The different types of NoSQL databases allow you to use the data storage type that best fits the application and its data.

What is Document NoSQL Storage?

Document NoSQL is probably the most common type of NoSQL database. Document NoSQL stores data in a semi-structured format as documents. Most Document NoSQL databases store the documents of data as either JSON or XML documents, but could also be YAML, BSON, or other data formats depending on the NoSQL database system.

Here’s an example of a simple document using JSON format:

{
  "Id": "1234",
  "FirstName": "Zefram",
  "LastName": "Cochrane",
  "Birthday": "April 5, 2030",
  "Interests": [
    "Rockets",
    "Spaceships",
    "Spaceflight"
  ]
}

What is Key/Value NoSQL Storage?

Key/Value NoSQL is also a common type of NoSQL database. It’s often used as a cache database; such as Redis Cache. Key/Value stores data with the Key as the identifier and the Value as the data itself. This makes retrieving the data by Key very fast, as it’s basically just a dictionary lookup to query the data.

Here’s an example of what some data might look like stored as Key/Value NoSQL:

Key	Value
K1	Bart,Homer,Smithers
K2	Marge,Magie,Lisa
K3	Chris
K4	1,2,3,4

What is Column NoSQL Storage?

Column NoSQL is probably the closest NoSQL type to a relational SQL database table. However, the concept of a Table doesn’t really exist in Column NoSQL. A column can be part of a Column Family that resembles at most a relational row, but may appear in one row and not in the others.

Some of the most popular Column NoSQL databases are a combination of Key/Value and Column in one. Such as Cassandra and Azure Table Storage, or Azure Cosmos DB using Cassandra API.

What is Graph NoSQL Storage?

Graph NoSQL storage is one that’s quite a bit different than the rest. It uses graph structures made up of nodes and edges (aka relationships). It basically is a way to store data as a mixture of Nodes with the Relationships between them to map out the data in a graph structure. This type of NoSQL enables data to be queried very efficiently when you need to traverse the relationships very quickly.

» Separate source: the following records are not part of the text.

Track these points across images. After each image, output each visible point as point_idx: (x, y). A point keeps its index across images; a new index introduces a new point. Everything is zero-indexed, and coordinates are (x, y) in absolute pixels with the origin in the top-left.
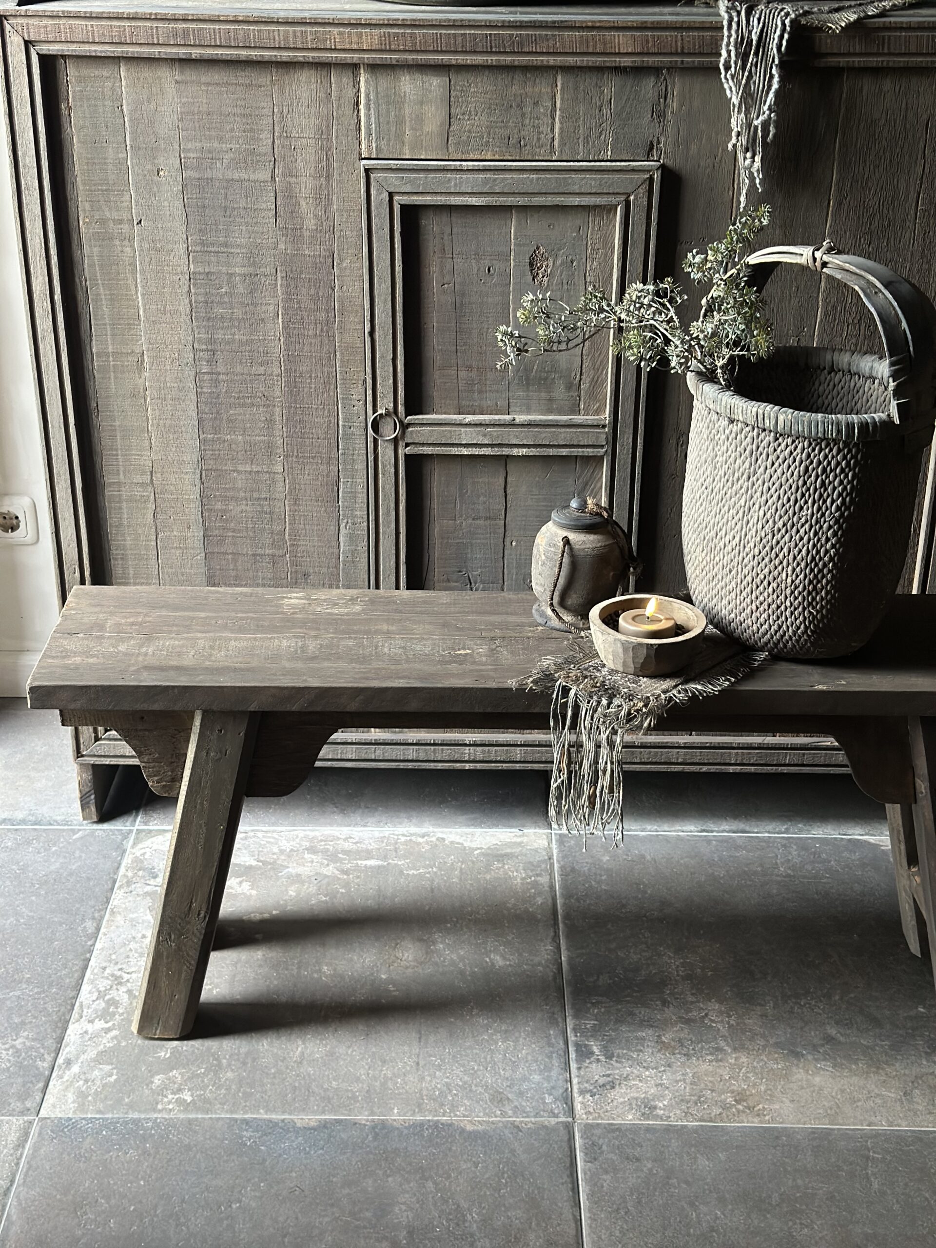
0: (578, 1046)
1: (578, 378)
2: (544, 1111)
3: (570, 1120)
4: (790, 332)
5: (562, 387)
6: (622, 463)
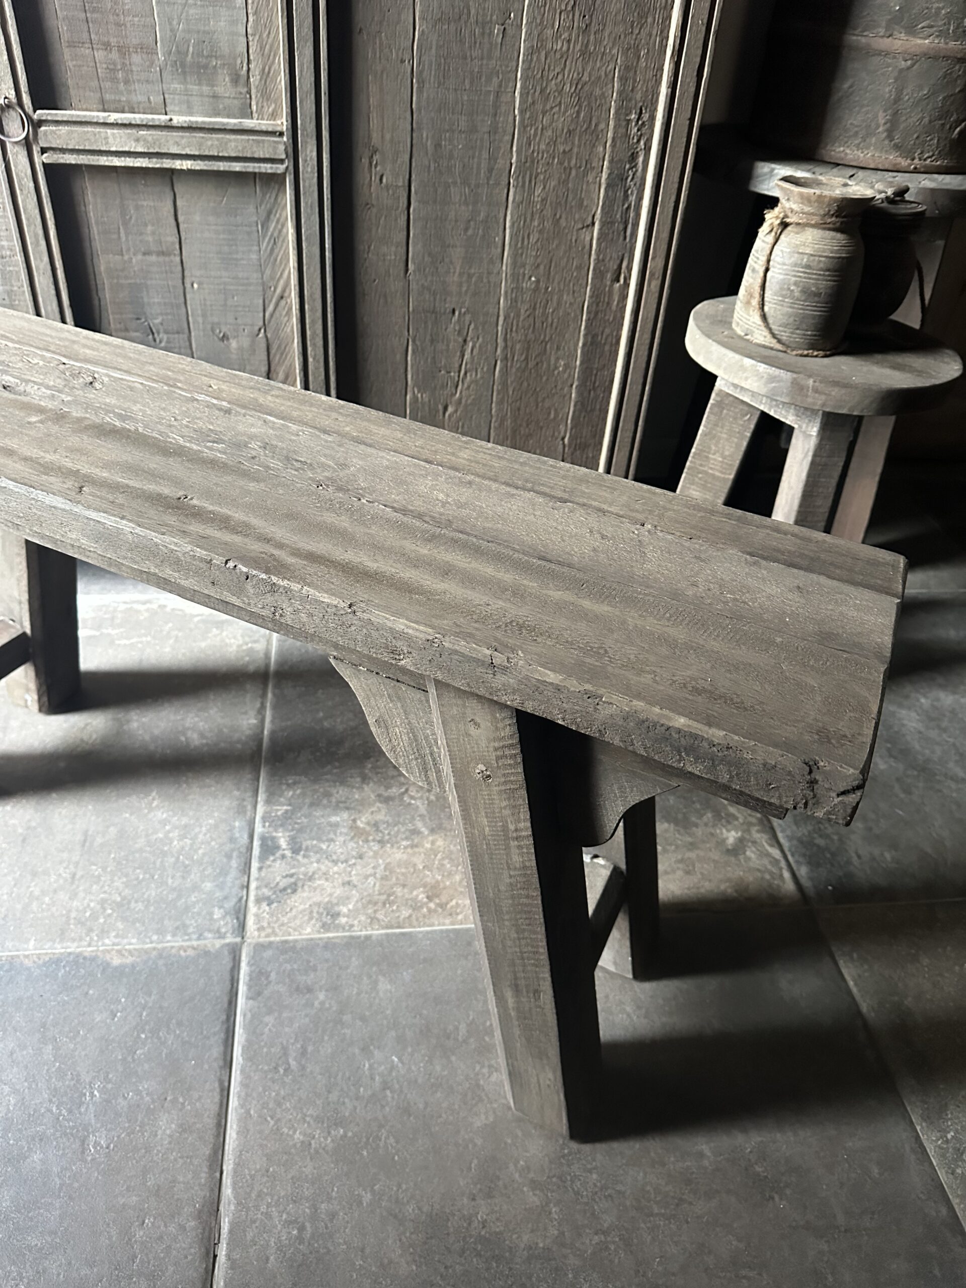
0: (263, 839)
1: (245, 68)
2: (210, 931)
3: (238, 940)
4: (495, 17)
5: (227, 79)
6: (307, 184)
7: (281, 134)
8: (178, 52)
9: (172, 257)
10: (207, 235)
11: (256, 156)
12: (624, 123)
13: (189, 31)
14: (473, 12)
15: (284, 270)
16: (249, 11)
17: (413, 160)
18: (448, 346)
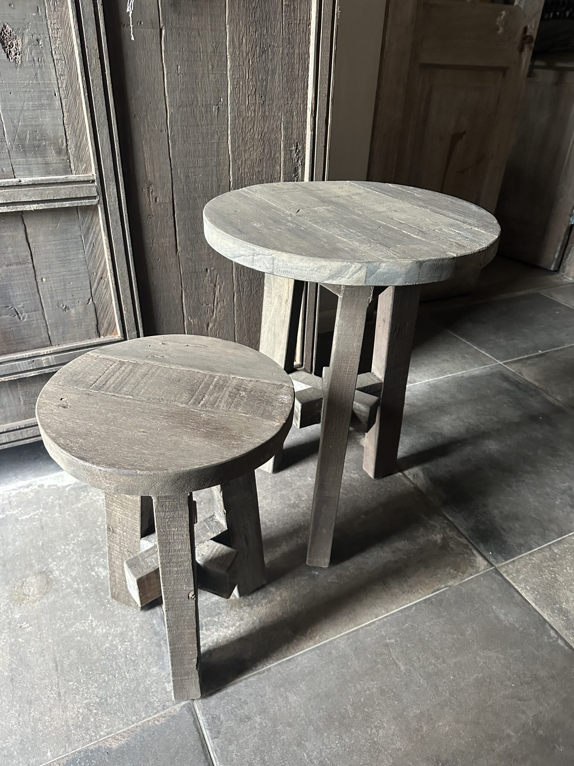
1: (65, 144)
4: (212, 102)
5: (53, 152)
6: (112, 209)
7: (93, 181)
8: (20, 139)
9: (27, 265)
10: (49, 247)
11: (78, 196)
12: (289, 152)
13: (26, 126)
14: (199, 99)
15: (101, 262)
16: (64, 110)
17: (174, 186)
18: (206, 290)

Some uses of Graph NoSQL would be storing a friends list and mapping the relationships between all the “friends” so they can be queries. Another is to be able to map a customer’s interests or past purchases and generating recommended products for that customer to buy.

You can see implementations of Graph NoSQL storage in the following example systems:

Netflix and their recommended watch lists
Facebook and the social graph of friends and friends of friends
LinkedIn and professional connections in your network

What is Polyglot Storage?

There are different data types and uses patterns that fit different database types better than others. There are many times where a SQL database would be the best database to use. There are also times where a NoSQL Graph, Column, Key/Value, or Document database would fit best. As a result, there are also times where multiple data stores may be necessary to provide the best data storage system for an application or enterprise system.

“Polyglot Storage” is the term used to describe a system that uses multiple database types, or storage types, for different data within the same system. It’s the basic idea of using the correct data storage that makes sense for the data, rather than just fitting all the application data into a single data storage type.

“Polyglot Storage” is the term used to describe a system that uses multiple database types, or storage types, for different data within the same system.

For many years, most developers would build an application using SQL databases and just put all the data in the same database. They would then just figure out how to query the data when needed. In a Polyglot Storage solution, there may be a SQL database for some data, and a NoSQL database (or multiple) for other data. This enables better software systems to be created with greater performance and flexibility.